We conducted a systematic review to examine the long-term consequences of discontinuing disease-modifying treatment (DMT) for multiple sclerosis (MS) by examining the long-term benefits and harms, and the reasons for discontinuing treatment. We also examined the evidence for people's values, beliefs, and preferences regarding discontinuing DMT.

Data sources

We searched Medline®, PsycInfo®, Scopus, and the Cochrane Clinical Trials Registry through August 2014 plus reference lists of included studies and recent systematic reviews.

Methods

Two investigators screened abstracts and full texts of identified references for eligibility. Eligible studies included studies of over 3 years that examined Food and Drug Administration–approved DMTs compared with placebo, other active DMT, or no DMT for adults with clinically isolated syndrome or MS in outpatient settings for patient-centered outcomes. We excluded studies of mitoxantrone, since it has a maximum lifetime dosage. Timing was relaxed for women who were considering pregnancy or already pregnant or patients discontinuing natalizumab due to risk factor changes. We extracted data, assessed risk of bias of individual studies, and evaluated strength of the body of evidence for each comparison and outcome. We also evaluated, using Technical Brief methods, studies of any design that examined individuals' attitudes, values, and preferences for discontinuing treatments and health states, or factors and processes patients with MS and clinicians use in shared decisionmaking.

Results

We identified 27 unique studies with discontinuation information: 16 of these contained complete information to allow full analysis of long-term benefits and harms.

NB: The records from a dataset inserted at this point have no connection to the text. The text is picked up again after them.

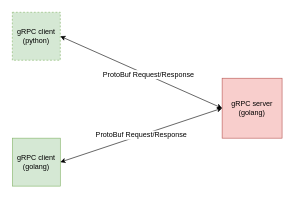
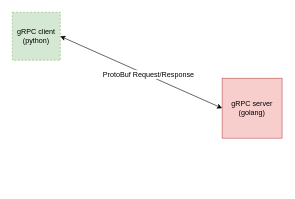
  <mxCell id="0" />
  <mxCell id="1" parent="0" />
  <mxCell id="2" value="gRPC server&lt;br&gt;(golang)&lt;br&gt;" style="whiteSpace=wrap;html=1;aspect=fixed;fillColor=#f8cecc;strokeColor=#b85450;" vertex="1" parent="1"><mxGeometry x="370" y="130" width="100" height="100" as="geometry" /></mxCell>
- <mxCell id="3" value="gRPC client&lt;br&gt;(golang)&lt;br&gt;" style="whiteSpace=wrap;html=1;aspect=fixed;fillColor=#d5e8d4;strokeColor=#82b366;" vertex="1" parent="1"><mxGeometry x="20" y="230" width="80" height="80" as="geometry" /></mxCell>
  <mxCell id="4" value="gRPC client&lt;br&gt;(python)&lt;br&gt;" style="whiteSpace=wrap;html=1;aspect=fixed;fillColor=#d5e8d4;strokeColor=#82b366;dashed=1;" vertex="1" parent="1"><mxGeometry x="20" y="20" width="80" height="80" as="geometry" /></mxCell>
- <mxCell id="5" value="&lt;span&gt;&lt;font style=&quot;font-size: 12px&quot;&gt;ProtoBuf Request/Response&lt;/font&gt;&lt;/span&gt;" style="endArrow=classic;startArrow=classic;html=1;entryX=0;entryY=0.5;entryDx=0;entryDy=0;exitX=1;exitY=0.5;exitDx=0;exitDy=0;" edge="1" parent="1" source="3" target="2"><mxGeometry width="50" height="50" relative="1" as="geometry"><mxPoint x="20" y="380" as="sourcePoint" /><mxPoint x="70" y="330" as="targetPoint" /></mxGeometry></mxCell>
  <mxCell id="6" value="" style="endArrow=classic;startArrow=classic;html=1;entryX=0;entryY=0.5;entryDx=0;entryDy=0;exitX=1;exitY=0.5;exitDx=0;exitDy=0;" edge="1" parent="1" source="4" target="2"><mxGeometry width="50" height="50" relative="1" as="geometry"><mxPoint x="110" y="280" as="sourcePoint" /><mxPoint x="350" y="200" as="targetPoint" /></mxGeometry></mxCell>
  <mxCell id="7" value="ProtoBuf Request/Response" style="text;html=1;resizable=0;points=[];align=center;verticalAlign=middle;labelBackgroundColor=#ffffff;" vertex="1" connectable="0" parent="6"><mxGeometry x="0.079" y="2" relative="1" as="geometry"><mxPoint y="1" as="offset" /></mxGeometry></mxCell>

Evidence was insufficient for long-term benefits of DMTs for secondary progressive MS patients and most outcomes for relapsing-remitting MS (RRMS) patients. Low-strength evidence suggests higher long-term all-cause survival for treatment-naïve RRMS patients who did not delay starting interferon beta-1b by 2 years and used DMTs for a longer duration than for those who started later. Low-strength evidence suggests that interferon did not change RRMS patients' disability progression. Limited low-strength evidence suggests that long-term harms do not differ from short-term harms. The majority of discontinuation tends to occur within 2 to 3 years. Another 25 unique studies provided intrapersonal, interpersonal, and shared decisionmaking information. No study directly asked why people may be reluctant to discontinue when treatment no longer seems effective; taken as a whole, the literature set provides some insight. The preferences literature underscores the complexity of the topic and the processes underlying decisionmaking.

Conclusions

MS patients and providers have little information to guide decisions to discontinue DMT.